No por azar la constitución venezolana del año 1999, a la cual tienen el arrojo de endosarle el nombre de Bolívar, sentencia sin adornos, en el artículo 49: El derecho a la vida es inviolable. Ninguna ley podrá establecer la pena de muerte, ni autoridad alguna aplicarla.
En 2016 mi casa se convirtió en jaula, por disposición del régimen de Venezuela, que me confinó como castigo al crimen de ser editor en un país que había clausurado las ideas. Sus gitanos de turno, destinaban esfuerzos a reducirlo a una aldea. En medio de esa situación recibí la visita del Inspector Oscar Pérez.
Era el mes de junio, y aún cuando estaba el cronista a las órdenes de El Sebin- la policía secreta de Venezuela-, y Pérez era funcionario activo del CICPC- la policía científica- , me visitó de manos de un amigo común, el cineasta Oscar Rivas Gamboa.
Nada me hizo predecir, ni sospechar, sobre que aquel funcionario terminaría siendo a Nicolás Maduro lo que las víctimas de Bosnia serían para Milosevic.
El mundo, como quien mira un filme del terror, siguió la secuencia de un hombre que se había revelado políticamente contra el régimen de Nicolás Maduro, y ahora rodeado y rendido, pedía ir a prisión vivo, como manda el estatuto de Roma , artículo 8. No obstante, se le rebanó como una bestia, y se le molió a metralleta como si tratara de un terrorista.
Pérez no mató a nadie. Pérez no torturó a nadie. Ni siquiera usó la violencia para emitir mensajes políticos, lo que pudiera haber sido tipificado efectivamente como terrorismo. No. Nada. Cero.
Sus mensajes fueron políticos: volar un helicóptero con una pancarta evocando una constitución que nadie cumple. Luego, dar un discurso a una soldadesca leal al Gobierno a la que despojaron de armas con la cual el régimen ametrallaba civiles y estudiantes.
Pero, Oscar no los agredió. Les habló de un país extraviado que había que rescatar.
Está ahora claro que, la estabilidad del gobierno depende la paz. Vale, eso sí, siempre recordar como el salmista en las sagradas escrituras: No hay paz, sin justicia.
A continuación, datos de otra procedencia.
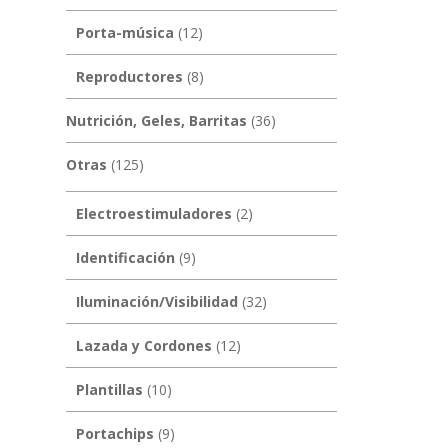
Porta-música
(12)
Reproductores
(8)
Nutrición, Geles, Barritas
(36)
Otras
(125)
Electroestimuladores
(2)
Identificación
(9)
Iluminación/Visibilidad
(32)
Lazada y Cordones
(12)
Plantillas
(10)
Portachips
(9)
A grito herido, los gendarmes vociferan: “Somos una revolución pacífica, pero armada”, a fin de recordar que quien atenta contra la estabilidad del socialismo bolivariano, tiene un boleto al tour gratuito de las balas. Así, la acción de oposición debe reducirse a no provocar la ira de quienes no conocen otro lenguaje que el de los carniceros.
Cuando se está en las sillas del poder, -y la ley se hace catecismo vacío-, se tiene la creencia, siempre equivocada, de que el sistema jurídico, con el remoquete que sea, es superior en vigencia geográfica y en aplicabilidad, ante cualquier otro.
Tal silogismo, anacrónico, en un mundo de soberanías mal entendidas, demolidas por una era de tecnología e información, sin muros, y donde la nacionalidad es una sola, humanidad, siempre lleva a un mal desenlace.
El Estatuto de Roma, aplicable en su artículo 8 al asesinato extrajudicial de Oscar Pérez, obliga a enjuiciar a los gobernantes culpables de graves violaciones de derechos ciudadanos, aunque no hayan manchado sus propias manos de sangre.
Esta justicia planetaria es “justa” en el sentido político y en su vertiente jurídica. Se aplicó en la antigua Yugoslavia a dirigentes del pueblo serbio, y en Ruanda a los asesinos y sus cómplices de la etnia hutu.
Luego de ver, las infaustas y confusas declaraciones de las autoridades del Estado venezolano, queda claro que padecen del mismo virus que impidió Milosevic, midiera las consecuencias de sus actos.
Un demócrata defiende la vida, y si es coherente ha de lograr en primer término que se admita la universalidad de los derechos por los que vela.
Y, como deducción de lo anterior, ha de conseguir que todos los que los conculquen pueden ser juzgados por jueces que añaden la independencia derivada de ser totalmente ajenos al lugar en que se han cometido esos crímenes.
Se comprende que la revolución, como se llama a este imperio del hambre y la barbarie, no acepte una justicia distinta, superior a la de sus propios tribunales. Pero lo que no se comprende entonces es que siga llamándose a sí misma democracia.